## INSTRUCTIONS TO FOLLOW
According to the oil-sands seismic monitoring passage, why does updating the initial low-frequency models matter for thick reservoirs that have been heated and produced for a longer time? Answer in one to three sentences.

## SELECTED EXCERPT
For oil-sands reservoirs that are thick and have been heated and produced for a longer time, updating the initial low-frequency models becomes particularly important to eliminate artifacts outside production areas and obtain more accurate magnitudes of property changes. Updating the low-frequency models could be realized using different approaches such as scaling the models based on horizon shifts (with an example shown later in this paper, from Gray et al., 2017), or using time shifts measured between the baseline and monitor survey (with an example from Reine et al., 2020).

When converted PS data are not available, we can still update the S-wave initial model for the monitor by using rock physics modelling and PP time-shifts. Figure 12 shows an example from Reine et al. (2020), who calculated corrections for the density and P- and S-wave velocity models from the maximum injection conditions of pressure, temperature, and water saturation expected over the different lithologies.

Figure 13 a) and b) show an example of facies classification of a non-uniform development of a steam chamber from a time-lapse seismic monitoring study within the McMurray reservoir (from Reine et al. (2020)). Often, intra-reservoir shale bodies act as barriers to steam propagation and impede the development of the steam chamber.

## DATA SUPPLIED
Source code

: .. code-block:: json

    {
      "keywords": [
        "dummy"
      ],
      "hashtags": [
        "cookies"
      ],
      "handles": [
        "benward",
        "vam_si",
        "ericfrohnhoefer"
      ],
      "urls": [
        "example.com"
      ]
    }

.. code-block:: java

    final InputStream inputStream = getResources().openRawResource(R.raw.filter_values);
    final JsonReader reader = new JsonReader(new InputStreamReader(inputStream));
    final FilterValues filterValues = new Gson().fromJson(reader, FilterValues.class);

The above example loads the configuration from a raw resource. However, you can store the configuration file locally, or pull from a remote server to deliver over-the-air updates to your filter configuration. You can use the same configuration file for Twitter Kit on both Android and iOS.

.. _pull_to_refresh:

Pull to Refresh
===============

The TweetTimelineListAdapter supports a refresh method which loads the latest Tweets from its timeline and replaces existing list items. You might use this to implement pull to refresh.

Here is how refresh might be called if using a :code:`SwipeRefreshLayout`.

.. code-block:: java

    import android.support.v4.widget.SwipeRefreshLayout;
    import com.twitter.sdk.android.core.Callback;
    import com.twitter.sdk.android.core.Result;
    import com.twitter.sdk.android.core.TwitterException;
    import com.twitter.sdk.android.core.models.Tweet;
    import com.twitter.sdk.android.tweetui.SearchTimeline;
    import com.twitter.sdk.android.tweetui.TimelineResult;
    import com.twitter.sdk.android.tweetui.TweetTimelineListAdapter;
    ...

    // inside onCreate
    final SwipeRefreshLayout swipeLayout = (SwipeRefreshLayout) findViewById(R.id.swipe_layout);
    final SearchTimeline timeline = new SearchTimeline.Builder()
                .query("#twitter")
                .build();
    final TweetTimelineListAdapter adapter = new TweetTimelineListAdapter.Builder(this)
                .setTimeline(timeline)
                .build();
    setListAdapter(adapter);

## ANSWER TO THIS TASK
For these reservoirs, updating the initial low-frequency models becomes particularly important because it eliminates artifacts outside the production areas. It also yields more accurate magnitudes of the property changes.